### Exercise input
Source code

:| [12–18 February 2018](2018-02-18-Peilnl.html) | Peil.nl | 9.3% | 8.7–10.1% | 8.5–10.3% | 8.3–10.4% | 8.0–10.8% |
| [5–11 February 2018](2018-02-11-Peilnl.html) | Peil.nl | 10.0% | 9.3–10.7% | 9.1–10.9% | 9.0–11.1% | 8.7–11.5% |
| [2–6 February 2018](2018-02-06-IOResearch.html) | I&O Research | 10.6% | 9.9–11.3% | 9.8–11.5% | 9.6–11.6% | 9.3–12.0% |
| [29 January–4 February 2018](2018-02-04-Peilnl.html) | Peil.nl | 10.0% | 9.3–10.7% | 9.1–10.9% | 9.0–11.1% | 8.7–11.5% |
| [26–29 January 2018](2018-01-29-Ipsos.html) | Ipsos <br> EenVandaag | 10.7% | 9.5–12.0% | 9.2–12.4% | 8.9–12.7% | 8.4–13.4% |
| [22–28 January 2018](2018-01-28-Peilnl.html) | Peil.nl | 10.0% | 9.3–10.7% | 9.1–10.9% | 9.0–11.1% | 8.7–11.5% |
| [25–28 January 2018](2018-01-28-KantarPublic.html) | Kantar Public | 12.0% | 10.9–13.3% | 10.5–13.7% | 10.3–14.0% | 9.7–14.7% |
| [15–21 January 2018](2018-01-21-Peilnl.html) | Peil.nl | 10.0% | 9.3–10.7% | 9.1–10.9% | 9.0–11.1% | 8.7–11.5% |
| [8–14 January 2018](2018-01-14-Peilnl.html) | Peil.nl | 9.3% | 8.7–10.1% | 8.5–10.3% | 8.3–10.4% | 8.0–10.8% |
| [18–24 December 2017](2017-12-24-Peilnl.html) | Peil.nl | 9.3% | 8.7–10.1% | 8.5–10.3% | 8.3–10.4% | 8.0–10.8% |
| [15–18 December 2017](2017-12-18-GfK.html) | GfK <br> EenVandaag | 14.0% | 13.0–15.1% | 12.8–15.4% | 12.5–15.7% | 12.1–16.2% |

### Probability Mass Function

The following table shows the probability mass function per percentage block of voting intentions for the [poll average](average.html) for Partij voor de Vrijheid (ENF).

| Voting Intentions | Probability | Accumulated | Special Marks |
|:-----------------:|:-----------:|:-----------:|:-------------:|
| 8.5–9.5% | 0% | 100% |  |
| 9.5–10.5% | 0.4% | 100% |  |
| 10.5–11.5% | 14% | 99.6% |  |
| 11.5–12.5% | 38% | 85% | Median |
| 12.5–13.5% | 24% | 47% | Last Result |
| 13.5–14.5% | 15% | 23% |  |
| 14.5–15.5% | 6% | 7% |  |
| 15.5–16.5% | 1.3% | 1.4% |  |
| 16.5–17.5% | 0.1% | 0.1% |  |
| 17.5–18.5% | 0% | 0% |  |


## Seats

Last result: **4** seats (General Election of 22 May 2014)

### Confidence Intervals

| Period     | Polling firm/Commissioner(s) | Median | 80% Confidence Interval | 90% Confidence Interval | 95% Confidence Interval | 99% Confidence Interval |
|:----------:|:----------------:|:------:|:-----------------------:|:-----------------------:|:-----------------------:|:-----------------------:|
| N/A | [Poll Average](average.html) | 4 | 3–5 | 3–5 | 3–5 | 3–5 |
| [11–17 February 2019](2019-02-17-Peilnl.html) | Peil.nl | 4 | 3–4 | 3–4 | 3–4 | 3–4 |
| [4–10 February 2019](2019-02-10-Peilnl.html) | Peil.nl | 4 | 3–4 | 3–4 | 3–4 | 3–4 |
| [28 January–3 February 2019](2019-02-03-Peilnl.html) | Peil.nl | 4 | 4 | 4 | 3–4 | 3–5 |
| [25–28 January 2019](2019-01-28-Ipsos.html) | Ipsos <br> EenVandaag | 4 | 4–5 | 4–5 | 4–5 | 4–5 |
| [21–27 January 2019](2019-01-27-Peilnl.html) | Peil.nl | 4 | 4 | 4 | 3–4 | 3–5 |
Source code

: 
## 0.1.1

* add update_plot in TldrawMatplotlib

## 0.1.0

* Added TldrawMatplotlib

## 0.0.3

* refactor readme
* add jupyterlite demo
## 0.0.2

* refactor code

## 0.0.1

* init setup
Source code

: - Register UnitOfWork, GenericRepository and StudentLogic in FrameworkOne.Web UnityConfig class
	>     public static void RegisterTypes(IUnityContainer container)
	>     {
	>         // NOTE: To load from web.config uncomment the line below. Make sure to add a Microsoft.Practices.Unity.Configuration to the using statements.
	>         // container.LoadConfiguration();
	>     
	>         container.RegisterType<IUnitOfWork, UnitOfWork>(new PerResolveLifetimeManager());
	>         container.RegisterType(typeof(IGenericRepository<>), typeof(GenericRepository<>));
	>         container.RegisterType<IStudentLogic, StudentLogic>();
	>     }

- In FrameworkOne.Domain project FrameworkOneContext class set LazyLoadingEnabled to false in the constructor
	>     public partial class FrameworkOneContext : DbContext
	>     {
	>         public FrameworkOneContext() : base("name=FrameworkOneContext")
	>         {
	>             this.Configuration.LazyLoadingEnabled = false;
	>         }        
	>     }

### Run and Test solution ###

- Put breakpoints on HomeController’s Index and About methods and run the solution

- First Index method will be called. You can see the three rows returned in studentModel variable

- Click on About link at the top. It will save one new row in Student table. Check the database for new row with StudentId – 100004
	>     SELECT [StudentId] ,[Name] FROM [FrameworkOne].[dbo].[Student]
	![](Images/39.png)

### What the task asks
Look above for the line holding "### Run and Test solution ###" and the line holding "- Click on About". Retype both, and every line between them, word for word and nothing else.

### Exercise solution
### Run and Test solution ###

- Put breakpoints on HomeController’s Index and About methods and run the solution

- First Index method will be called. You can see the three rows returned in studentModel variable

- Click on About link at the top. It will save one new row in Student table. Check the database for new row with StudentId – 100004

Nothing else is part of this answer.